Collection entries
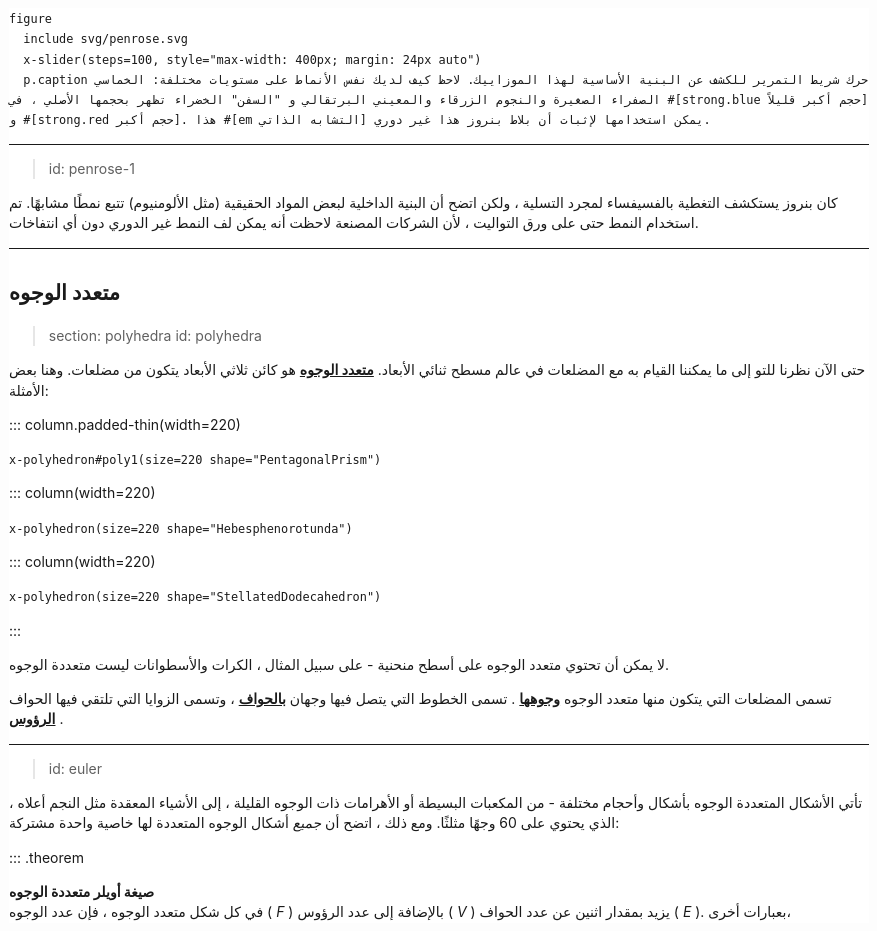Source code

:     figure
      include svg/penrose.svg
      x-slider(steps=100, style="max-width: 400px; margin: 24px auto")
      p.caption حرك شريط التمرير للكشف عن البنية الأساسية لهذا الموزاييك. لاحظ كيف لديك نفس الأنماط على مستويات مختلفة: الخماسي الصفراء الصغيرة والنجوم الزرقاء والمعيني البرتقالي و "السفن" الخضراء تظهر بحجمها الأصلي ، في #[strong.blue حجم أكبر قليلاً] و #[strong.red حجم أكبر]. هذا #[em التشابه الذاتي] يمكن استخدامها لإثبات أن بلاط بنروز هذا غير دوري.

---
> id: penrose-1

 كان بنروز يستكشف التغطية بالفسيفساء لمجرد التسلية ، ولكن اتضح أن البنية الداخلية لبعض المواد الحقيقية (مثل الألومنيوم) تتبع نمطًا مشابهًا. تم استخدام النمط حتى على ورق التواليت ، لأن الشركات المصنعة لاحظت أنه يمكن لف النمط غير الدوري دون أي انتفاخات. 

---

## متعدد الوجوه 

> section: polyhedra
> id: polyhedra

 حتى الآن نظرنا للتو إلى ما يمكننا القيام به مع المضلعات في عالم مسطح ثنائي الأبعاد. [__متعدد الوجوه__](gloss:polyhedron) هو كائن ثلاثي الأبعاد يتكون من مضلعات. وهنا بعض الأمثلة: 

::: column.padded-thin(width=220)

    x-polyhedron#poly1(size=220 shape="PentagonalPrism")

::: column(width=220)

    x-polyhedron(size=220 shape="Hebesphenorotunda")

::: column(width=220)

    x-polyhedron(size=220 shape="StellatedDodecahedron")

:::

 لا يمكن أن تحتوي متعدد الوجوه على أسطح منحنية - على سبيل المثال ، الكرات والأسطوانات ليست متعددة الوجوه. 

 تسمى المضلعات التي يتكون منها متعدد الوجوه [__وجوهها__](gloss:polyhedron-face) . تسمى الخطوط التي يتصل فيها وجهان [__بالحواف__](gloss:polyhedron-edge) ، وتسمى الزوايا التي تلتقي فيها الحواف [__الرؤوس__](gloss:polyhedron-vertex) . 

---
> id: euler

 تأتي الأشكال المتعددة الوجوه بأشكال وأحجام مختلفة - من المكعبات البسيطة أو الأهرامات ذات الوجوه القليلة ، إلى الأشياء المعقدة مثل النجم أعلاه ، الذي يحتوي على 60 وجهًا مثلثًا. ومع ذلك ، اتضح أن _جميع_ أشكال الوجوه المتعددة لها خاصية واحدة مشتركة: 

::: .theorem

 __صيغة أويلر متعددة الوجوه__  
في كل شكل متعدد الوجوه ، فإن عدد الوجوه ( _F_ ) بالإضافة إلى عدد الرؤوس ( _V_ ) يزيد بمقدار اثنين عن عدد الحواف ( _E_ ). بعبارات أخرى،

• Your assignment: Nothing but the pictures is to be left out; repeat the data exactly.

• Expected output:
Source code

:     figure
      include svg/penrose.svg
      x-slider(steps=100, style="max-width: 400px; margin: 24px auto")
      p.caption حرك شريط التمرير للكشف عن البنية الأساسية لهذا الموزاييك. لاحظ كيف لديك نفس الأنماط على مستويات مختلفة: الخماسي الصفراء الصغيرة والنجوم الزرقاء والمعيني البرتقالي و "السفن" الخضراء تظهر بحجمها الأصلي ، في #[strong.blue حجم أكبر قليلاً] و #[strong.red حجم أكبر]. هذا #[em التشابه الذاتي] يمكن استخدامها لإثبات أن بلاط بنروز هذا غير دوري.

---
> id: penrose-1

 كان بنروز يستكشف التغطية بالفسيفساء لمجرد التسلية ، ولكن اتضح أن البنية الداخلية لبعض المواد الحقيقية (مثل الألومنيوم) تتبع نمطًا مشابهًا. تم استخدام النمط حتى على ورق التواليت ، لأن الشركات المصنعة لاحظت أنه يمكن لف النمط غير الدوري دون أي انتفاخات. 

---

## متعدد الوجوه 

> section: polyhedra
> id: polyhedra

 حتى الآن نظرنا للتو إلى ما يمكننا القيام به مع المضلعات في عالم مسطح ثنائي الأبعاد. [__متعدد الوجوه__](gloss:polyhedron) هو كائن ثلاثي الأبعاد يتكون من مضلعات. وهنا بعض الأمثلة: 

::: column.padded-thin(width=220)

    x-polyhedron#poly1(size=220 shape="PentagonalPrism")

::: column(width=220)

    x-polyhedron(size=220 shape="Hebesphenorotunda")

::: column(width=220)

    x-polyhedron(size=220 shape="StellatedDodecahedron")

:::

 لا يمكن أن تحتوي متعدد الوجوه على أسطح منحنية - على سبيل المثال ، الكرات والأسطوانات ليست متعددة الوجوه. 

 تسمى المضلعات التي يتكون منها متعدد الوجوه [__وجوهها__](gloss:polyhedron-face) . تسمى الخطوط التي يتصل فيها وجهان [__بالحواف__](gloss:polyhedron-edge) ، وتسمى الزوايا التي تلتقي فيها الحواف [__الرؤوس__](gloss:polyhedron-vertex) . 

---
> id: euler

 تأتي الأشكال المتعددة الوجوه بأشكال وأحجام مختلفة - من المكعبات البسيطة أو الأهرامات ذات الوجوه القليلة ، إلى الأشياء المعقدة مثل النجم أعلاه ، الذي يحتوي على 60 وجهًا مثلثًا. ومع ذلك ، اتضح أن _جميع_ أشكال الوجوه المتعددة لها خاصية واحدة مشتركة: 

::: .theorem

 __صيغة أويلر متعددة الوجوه__  
في كل شكل متعدد الوجوه ، فإن عدد الوجوه ( _F_ ) بالإضافة إلى عدد الرؤوس ( _V_ ) يزيد بمقدار اثنين عن عدد الحواف ( _E_ ). بعبارات أخرى،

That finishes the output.